Kutipan Teks »
━━━━

Terkait dua anak perusahaan, yakni hibank dan BNI Finance menorehkan pertumbuhan luar biasa, Novita mengatakan hal itu tidak lepas dari dampak positif ceruk bisnis baru yang menjadi kekuatan korporasi di periode selanjutnya. Perseroan menyakini, dalam lima tahun ke depan, kinerja fungsi intermediasi akan semakin kuat ke segmen UMKM dengan fokus pada channel digital.
“Melihat besarnya potensi dari segmen UMKM, BNI berkomitmen untuk memberikan layanan terbaik melalui solusi digital. Jadi, itulah sebabnya kami fokus untuk mengembangkan hibank menjadi bank digital yang kuat secara fundamental,” jelasnya.
Dari sisi likuiditas, penghimpunan Dana Pihak Ketiga (DPK) BNI naik 4,9 persen, atau menjadi Rp780,23 triliun. Struktur DPK didominasi CASA, denga porsi sebesar Rp543,50 triliun atau 69,7 persen terhadap total DPK.
Kinerja Digital Banking BNI
BNI menjadikan pertumbuhan digital banking sebagai salah satu agenda utama. Perseroan terus meningkatkan kapabilitas dan berinovasi mengembangkan solusi keuangan digital melalui BNI Mobile Banking.
Per Maret 2024, pengguna BNI Mobile Banking naik 18,5 persen menjadi 16,9 juta. Nilai transaksinya mencapai Rp347 triliun, atau tumbuh 35,9 persen, dengan total transaksi naik 54,9 persen menjadi 318 juta kali.
“Melalui BNI Mobile Banking, kami terus memperluas layanan dengan memanfaatkan ekosistem kami untuk menjawab setiap kebutuhan nasabah di era perbankan digital modern ini. Hal ini bertujuan untuk membantu pertumbuhan nasabah dari hanya melakukan transaksi dasar hingga mencapai tujuan keuangan mereka,” ujarnya.

━━━━

Latihan »
(A) Tuliskan setiap angka persentase yang muncul dalam kutipan teks tentang kinerja BNI.
(B) Menurut kutipan teks tentang kinerja BNI, berapa jumlah pengguna BNI Mobile Banking per Maret 2024?

━━━━

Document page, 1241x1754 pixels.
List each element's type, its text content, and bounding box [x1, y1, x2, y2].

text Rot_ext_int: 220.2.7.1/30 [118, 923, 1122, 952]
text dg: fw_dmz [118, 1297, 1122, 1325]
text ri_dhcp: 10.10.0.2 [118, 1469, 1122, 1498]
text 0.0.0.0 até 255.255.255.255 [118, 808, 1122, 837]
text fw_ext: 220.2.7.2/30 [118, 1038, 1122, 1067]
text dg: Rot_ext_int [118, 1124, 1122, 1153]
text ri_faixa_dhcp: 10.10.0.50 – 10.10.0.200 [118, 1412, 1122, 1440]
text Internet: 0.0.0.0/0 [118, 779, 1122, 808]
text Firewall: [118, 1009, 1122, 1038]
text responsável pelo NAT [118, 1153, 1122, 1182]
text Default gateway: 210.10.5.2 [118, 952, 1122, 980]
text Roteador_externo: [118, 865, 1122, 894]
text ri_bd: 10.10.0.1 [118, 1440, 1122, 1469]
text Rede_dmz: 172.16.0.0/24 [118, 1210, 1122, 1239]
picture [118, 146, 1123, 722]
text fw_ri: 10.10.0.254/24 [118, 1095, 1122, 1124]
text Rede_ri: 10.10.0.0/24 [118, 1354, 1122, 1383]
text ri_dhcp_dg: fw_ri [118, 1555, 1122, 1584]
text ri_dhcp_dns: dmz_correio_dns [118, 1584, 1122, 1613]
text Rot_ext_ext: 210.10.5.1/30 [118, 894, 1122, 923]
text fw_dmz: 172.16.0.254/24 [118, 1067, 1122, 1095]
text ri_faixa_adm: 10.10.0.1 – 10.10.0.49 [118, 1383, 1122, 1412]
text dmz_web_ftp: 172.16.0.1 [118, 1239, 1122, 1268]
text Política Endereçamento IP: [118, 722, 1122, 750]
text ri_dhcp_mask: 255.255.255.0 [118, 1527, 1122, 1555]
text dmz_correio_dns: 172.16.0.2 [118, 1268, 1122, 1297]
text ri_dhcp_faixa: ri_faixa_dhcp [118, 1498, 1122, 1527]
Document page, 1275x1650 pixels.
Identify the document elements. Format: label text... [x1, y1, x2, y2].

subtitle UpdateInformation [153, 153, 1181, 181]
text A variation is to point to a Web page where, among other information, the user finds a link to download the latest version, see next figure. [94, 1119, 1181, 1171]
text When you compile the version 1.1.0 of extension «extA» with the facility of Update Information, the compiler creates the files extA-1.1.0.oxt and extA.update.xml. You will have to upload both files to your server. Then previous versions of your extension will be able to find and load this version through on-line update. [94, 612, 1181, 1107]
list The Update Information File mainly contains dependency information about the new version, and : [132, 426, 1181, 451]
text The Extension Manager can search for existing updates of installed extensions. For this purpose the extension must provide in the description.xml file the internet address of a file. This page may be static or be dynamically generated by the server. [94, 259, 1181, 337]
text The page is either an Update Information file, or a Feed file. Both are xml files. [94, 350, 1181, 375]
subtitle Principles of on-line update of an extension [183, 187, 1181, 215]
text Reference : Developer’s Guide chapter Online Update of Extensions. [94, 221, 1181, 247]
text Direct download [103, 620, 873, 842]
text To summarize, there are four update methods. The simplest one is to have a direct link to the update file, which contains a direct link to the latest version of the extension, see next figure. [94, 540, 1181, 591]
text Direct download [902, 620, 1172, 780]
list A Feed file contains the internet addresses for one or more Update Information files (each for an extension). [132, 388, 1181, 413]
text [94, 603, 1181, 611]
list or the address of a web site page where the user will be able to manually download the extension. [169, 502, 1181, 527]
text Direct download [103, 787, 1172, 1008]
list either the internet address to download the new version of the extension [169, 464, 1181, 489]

━━━━

Kunci Jawaban »
(A) 4,9 persen, 69,7 persen, 18,5 persen, 35,9 persen, 54,9 persen

(B) 16,9 juta pengguna